Antonia was born on June 21, 1919, in Orgosolo, a town high up in the mountains of Sardinia. She was the second of ten children. Her dad was a corporal in the cavalry who helped guard the town perimeter and her mom did her best to teach her children the Catholic faith. As was the custom at the time Antonia was baptized at the age of nine days and confirmed the following year.

 

Antonia was admired by her teachers and liked by all her classmates. She was kind and studied hard and was very respectful of others. When she was in fourth grade her mom developed a serious heart condition. The doctors ordered her to bed and Antonia was forced to leave school and take over her mother's duties. The young girl had to do the cooking, the cleaning, the baking, the laundry and go to the market. Her mom called her ,"the flower of my life". Antonia never complained and always seemed to manage a smile.

 

Every week Antonia had to bake the bread for the family. This was not a simple process. It included gathering the firewood and grinding the grain into flour. This was, indeed, making something from "scratch". On May 17, 1935, Antonia asked her friend, Annedda, if she would go with her to help her gather wood from the forest. Annedda agreed and off they went.

 

As they walked along, Antonia, who had joined Catholic Action a few years earlier, was trying to convince Annedda, that she should join too. Antonia was very enthusiastic about the spiritual benefits received and about all the good works that Catholic Action brought to members. She told her how they even were taught catechism at their meetings.

 

When they had gathered up enough wood they began their return walk home. Annedda noticed a young man in the woods nearby. She recognized him from school and knew it was Ignazio. When she looked again he was gone. A few minutes later Antonia screamed. The young man had snuck up behind Antonia and wrestled her to the ground. He was determined to have his way with the 15 year-old but she fought him furiously.

 

Twice Antonia managed to break free while Annedda ran screaming through the woods for someone to help them. The third time Ignazio managed to subdue her. She was fighting against his advances so hard that he went into a rage. He grabbed a nearby rock and began beating Antonia in the head with it. Over and over he pounded the innocent teenager until she stopped moving. It was discovered later that he had hit her 74 times. It was also found that she had never been violated.

 

 

Ignazio tried to deny his involvement but Annedda was able to identify him.
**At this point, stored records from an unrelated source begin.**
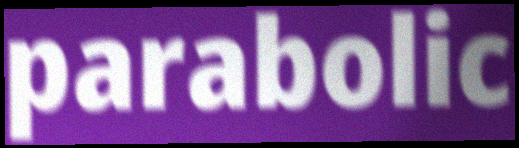
parabolic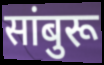
सांबुरू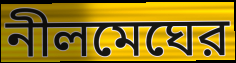
নীলমেঘের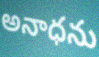
అనాధను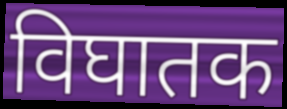
विघातक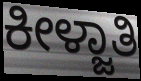
ಕೀಳ್ಜಾತಿ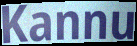
Kannu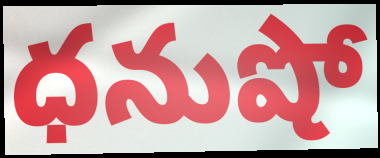
ధనుషో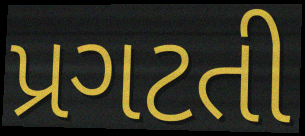
પ્રગટતી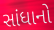
સાંધાનો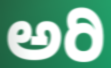
ಅರಿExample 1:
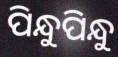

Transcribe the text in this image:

ପିନ୍ଧୁପିନ୍ଧୁ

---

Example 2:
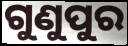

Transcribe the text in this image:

ଗୁଣୁପୁର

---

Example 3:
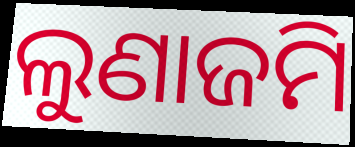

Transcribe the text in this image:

ଲୁଣାଜମି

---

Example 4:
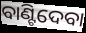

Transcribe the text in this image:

ବାଣ୍ଟିଦେବା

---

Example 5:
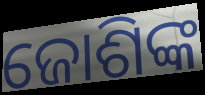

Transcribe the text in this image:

ଜୋଶିଙ୍କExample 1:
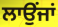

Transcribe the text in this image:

ਲਾਉਂਜਾਂ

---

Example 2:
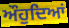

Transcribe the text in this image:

ਔਹੁਦਿਆਂ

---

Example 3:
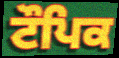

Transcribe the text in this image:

ਟੌਪਿਕ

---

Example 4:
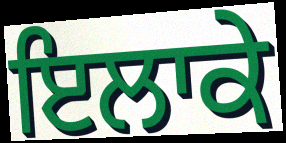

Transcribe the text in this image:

ਇਲਾਕੇ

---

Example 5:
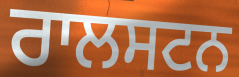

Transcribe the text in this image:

ਰਾਲਸਟਨ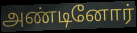
அண்டினோர்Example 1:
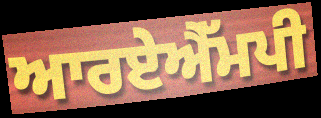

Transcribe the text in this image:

ਆਰਏਐੱਮਪੀ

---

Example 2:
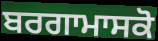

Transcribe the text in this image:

ਬਰਗਾਮਾਸਕੋ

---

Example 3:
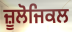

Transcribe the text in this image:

ਜ਼ੂਲੋਜਿਕਲ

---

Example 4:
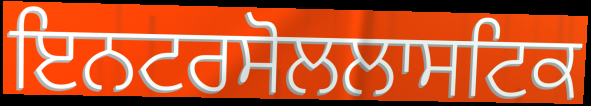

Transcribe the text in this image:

ਇਨਟਰਸੋਲਲਾਸਟਿਕ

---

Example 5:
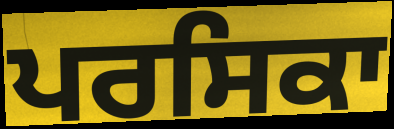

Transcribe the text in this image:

ਪਰਸਿਕਾ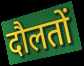
दौलतोंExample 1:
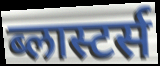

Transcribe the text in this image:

ब्लास्टर्स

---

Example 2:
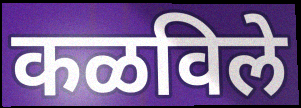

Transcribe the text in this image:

कळविले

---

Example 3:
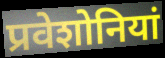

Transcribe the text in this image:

प्रवेशोनियां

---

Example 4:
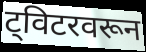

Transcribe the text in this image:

ट्विटरवरून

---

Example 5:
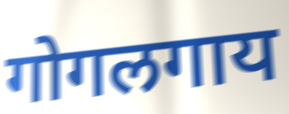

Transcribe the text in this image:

गोगलगाय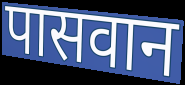
पासवान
In addition, his bloody clothes, which he tried to hide, were found near his home. The 19 year-old was sentenced to death and executed by firing squad on August 5, 1937.

 

 

Antonia Mesina's beatification process began under Pope John Paul I in September of 1978 and she was declared a "Servant of God". She was declared Venerable Antonia Mesina in 1986 and Pope St. John Paul II declared she had died "in defensum castitatis' in May of 1987. She and Pierina Morosini were beatified together, two young women who gave their lives for Jesus rather than submit to being forcibly assaulted.

 

Blessed Antonia Mesina and Blessed Pierina Morosini, please pray for us.